▸ INSTRUCTIONS FOR THE TASK: Scan the records below for the line containing "Author details" and the line containing "Published: 11 September 2014". Copy both, plus every line between, exactly.
START RECORDS
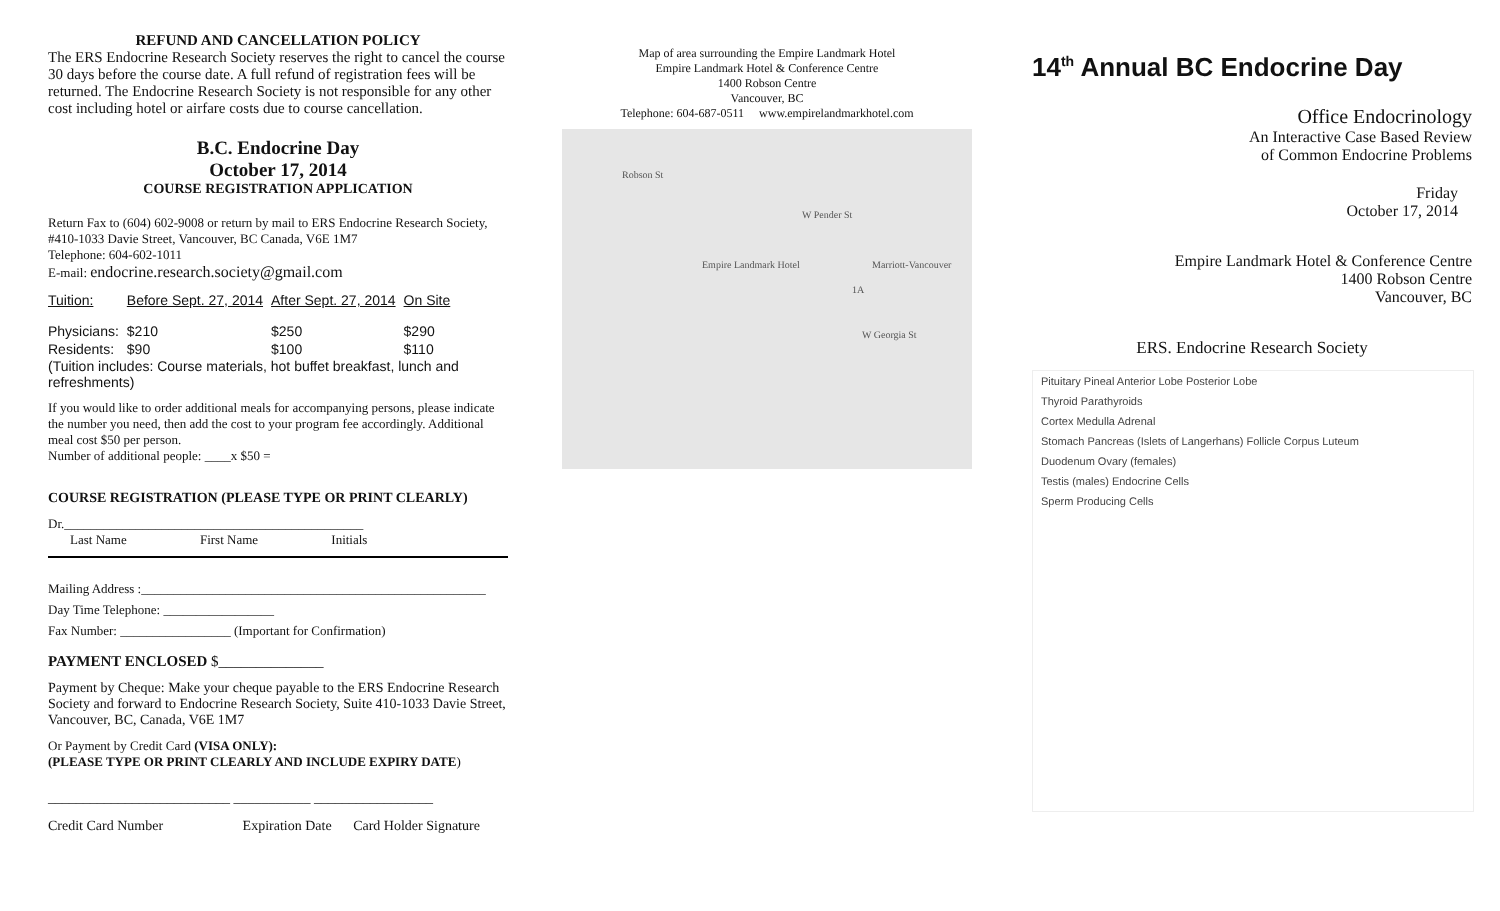REFUND AND CANCELLATION POLICY
The ERS Endocrine Research Society reserves the right to cancel the course 30 days before the course date. A full refund of registration fees will be returned. The Endocrine Research Society is not responsible for any other cost including hotel or airfare costs due to course cancellation.
B.C. Endocrine Day
October 17, 2014
COURSE REGISTRATION APPLICATION
Return Fax to (604) 602-9008 or return by mail to ERS Endocrine Research Society, #410-1033 Davie Street, Vancouver, BC Canada, V6E 1M7
Telephone: 604-602-1011
E-mail: endocrine.research.society@gmail.com
| Tuition: | Before Sept. 27, 2014 | After Sept. 27, 2014 | On Site |
| Physicians: | $210 | $250 | $290 |
| Residents: | $90 | $100 | $110 |
(Tuition includes: Course materials, hot buffet breakfast, lunch and refreshments)
If you would like to order additional meals for accompanying persons, please indicate the number you need, then add the cost to your program fee accordingly. Additional meal cost $50 per person.
Number of additional people: ____x $50 =
COURSE REGISTRATION (PLEASE TYPE OR PRINT CLEARLY)
Dr.______________________________________________
Last Name First Name Initials
Mailing Address :_____________________________________________________
Day Time Telephone: _________________
Fax Number: _________________ (Important for Confirmation)
PAYMENT ENCLOSED $______________
Payment by Cheque: Make your cheque payable to the ERS Endocrine Research Society and forward to Endocrine Research Society, Suite 410-1033 Davie Street, Vancouver, BC, Canada, V6E 1M7
Or Payment by Credit Card (VISA ONLY):
(PLEASE TYPE OR PRINT CLEARLY AND INCLUDE EXPIRY DATE)
__________________________ ___________ _________________
Credit Card Number Expiration Date Card Holder Signature
Map of area surrounding the Empire Landmark Hotel
Empire Landmark Hotel & Conference Centre
1400 Robson Centre
Vancouver, BC
Telephone: 604-687-0511 www.empirelandmarkhotel.com
Empire Landmark Hotel
W Pender St
Marriott-Vancouver
1A
Robson St
W Georgia St
14<sup>th</sup> Annual BC Endocrine Day
Office Endocrinology
An Interactive Case Based Review
of Common Endocrine Problems
Friday
October 17, 2014
Empire Landmark Hotel & Conference Centre
1400 Robson Centre
Vancouver, BC
ERS. Endocrine Research Society
Pituitary Pineal Anterior Lobe Posterior Lobe
Thyroid Parathyroids
Cortex Medulla Adrenal
Stomach Pancreas (Islets of Langerhans) Follicle Corpus Luteum
Duodenum Ovary (females)
Testis (males) Endocrine Cells
Sperm Producing Cells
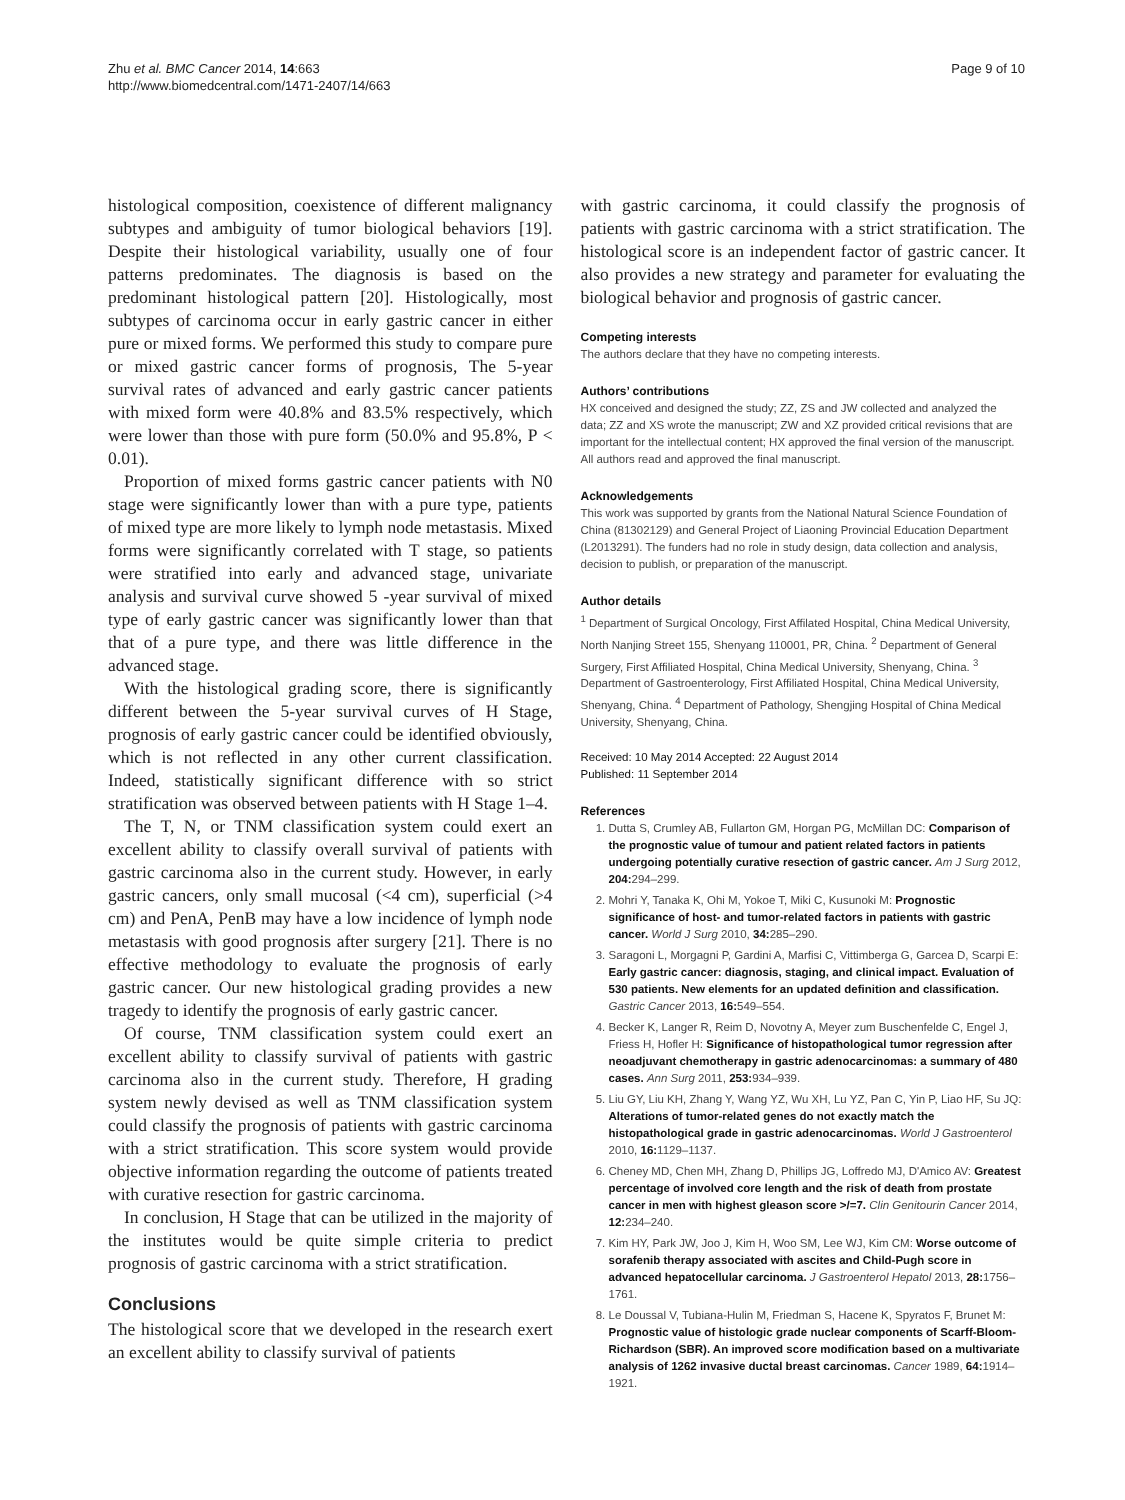Zhu et al. BMC Cancer 2014, 14:663
http://www.biomedcentral.com/1471-2407/14/663
Page 9 of 10
histological composition, coexistence of different malignancy subtypes and ambiguity of tumor biological behaviors [19]. Despite their histological variability, usually one of four patterns predominates. The diagnosis is based on the predominant histological pattern [20]. Histologically, most subtypes of carcinoma occur in early gastric cancer in either pure or mixed forms. We performed this study to compare pure or mixed gastric cancer forms of prognosis, The 5-year survival rates of advanced and early gastric cancer patients with mixed form were 40.8% and 83.5% respectively, which were lower than those with pure form (50.0% and 95.8%, P < 0.01).
Proportion of mixed forms gastric cancer patients with N0 stage were significantly lower than with a pure type, patients of mixed type are more likely to lymph node metastasis. Mixed forms were significantly correlated with T stage, so patients were stratified into early and advanced stage, univariate analysis and survival curve showed 5 -year survival of mixed type of early gastric cancer was significantly lower than that that of a pure type, and there was little difference in the advanced stage.
With the histological grading score, there is significantly different between the 5-year survival curves of H Stage, prognosis of early gastric cancer could be identified obviously, which is not reflected in any other current classification. Indeed, statistically significant difference with so strict stratification was observed between patients with H Stage 1–4.
The T, N, or TNM classification system could exert an excellent ability to classify overall survival of patients with gastric carcinoma also in the current study. However, in early gastric cancers, only small mucosal (<4 cm), superficial (>4 cm) and PenA, PenB may have a low incidence of lymph node metastasis with good prognosis after surgery [21]. There is no effective methodology to evaluate the prognosis of early gastric cancer. Our new histological grading provides a new tragedy to identify the prognosis of early gastric cancer.
Of course, TNM classification system could exert an excellent ability to classify survival of patients with gastric carcinoma also in the current study. Therefore, H grading system newly devised as well as TNM classification system could classify the prognosis of patients with gastric carcinoma with a strict stratification. This score system would provide objective information regarding the outcome of patients treated with curative resection for gastric carcinoma.
In conclusion, H Stage that can be utilized in the majority of the institutes would be quite simple criteria to predict prognosis of gastric carcinoma with a strict stratification.
Conclusions
The histological score that we developed in the research exert an excellent ability to classify survival of patients
with gastric carcinoma, it could classify the prognosis of patients with gastric carcinoma with a strict stratification. The histological score is an independent factor of gastric cancer. It also provides a new strategy and parameter for evaluating the biological behavior and prognosis of gastric cancer.
Competing interests
The authors declare that they have no competing interests.
Authors’ contributions
HX conceived and designed the study; ZZ, ZS and JW collected and analyzed the data; ZZ and XS wrote the manuscript; ZW and XZ provided critical revisions that are important for the intellectual content; HX approved the final version of the manuscript. All authors read and approved the final manuscript.
Acknowledgements
This work was supported by grants from the National Natural Science Foundation of China (81302129) and General Project of Liaoning Provincial Education Department (L2013291). The funders had no role in study design, data collection and analysis, decision to publish, or preparation of the manuscript.
Author details
<sup>1</sup> Department of Surgical Oncology, First Affilated Hospital, China Medical University, North Nanjing Street 155, Shenyang 110001, PR, China. <sup>2</sup> Department of General Surgery, First Affiliated Hospital, China Medical University, Shenyang, China. <sup>3</sup> Department of Gastroenterology, First Affiliated Hospital, China Medical University, Shenyang, China. <sup>4</sup> Department of Pathology, Shengjing Hospital of China Medical University, Shenyang, China.
Received: 10 May 2014 Accepted: 22 August 2014
Published: 11 September 2014
References
1. Dutta S, Crumley AB, Fullarton GM, Horgan PG, McMillan DC: Comparison of the prognostic value of tumour and patient related factors in patients undergoing potentially curative resection of gastric cancer. Am J Surg 2012, 204: 294–299.
2. Mohri Y, Tanaka K, Ohi M, Yokoe T, Miki C, Kusunoki M: Prognostic significance of host- and tumor-related factors in patients with gastric cancer. World J Surg 2010, 34: 285–290.
3. Saragoni L, Morgagni P, Gardini A, Marfisi C, Vittimberga G, Garcea D, Scarpi E: Early gastric cancer: diagnosis, staging, and clinical impact. Evaluation of 530 patients. New elements for an updated definition and classification. Gastric Cancer 2013, 16: 549–554.
4. Becker K, Langer R, Reim D, Novotny A, Meyer zum Buschenfelde C, Engel J, Friess H, Hofler H: Significance of histopathological tumor regression after neoadjuvant chemotherapy in gastric adenocarcinomas: a summary of 480 cases. Ann Surg 2011, 253: 934–939.
5. Liu GY, Liu KH, Zhang Y, Wang YZ, Wu XH, Lu YZ, Pan C, Yin P, Liao HF, Su JQ: Alterations of tumor-related genes do not exactly match the histopathological grade in gastric adenocarcinomas. World J Gastroenterol 2010, 16: 1129–1137.
6. Cheney MD, Chen MH, Zhang D, Phillips JG, Loffredo MJ, D'Amico AV: Greatest percentage of involved core length and the risk of death from prostate cancer in men with highest gleason score >/=7. Clin Genitourin Cancer 2014, 12: 234–240.
7. Kim HY, Park JW, Joo J, Kim H, Woo SM, Lee WJ, Kim CM: Worse outcome of sorafenib therapy associated with ascites and Child-Pugh score in advanced hepatocellular carcinoma. J Gastroenterol Hepatol 2013, 28: 1756–1761.
8. Le Doussal V, Tubiana-Hulin M, Friedman S, Hacene K, Spyratos F, Brunet M: Prognostic value of histologic grade nuclear components of Scarff-Bloom-Richardson (SBR). An improved score modification based on a multivariate analysis of 1262 invasive ductal breast carcinomas. Cancer 1989, 64: 1914–1921.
END RECORDS
▸ SOLUTION TO THIS TASK:
Author details
<sup>1</sup> Department of Surgical Oncology, First Affilated Hospital, China Medical University, North Nanjing Street 155, Shenyang 110001, PR, China. <sup>2</sup> Department of General Surgery, First Affiliated Hospital, China Medical University, Shenyang, China. <sup>3</sup> Department of Gastroenterology, First Affiliated Hospital, China Medical University, Shenyang, China. <sup>4</sup> Department of Pathology, Shengjing Hospital of China Medical University, Shenyang, China.
Received: 10 May 2014 Accepted: 22 August 2014
Published: 11 September 2014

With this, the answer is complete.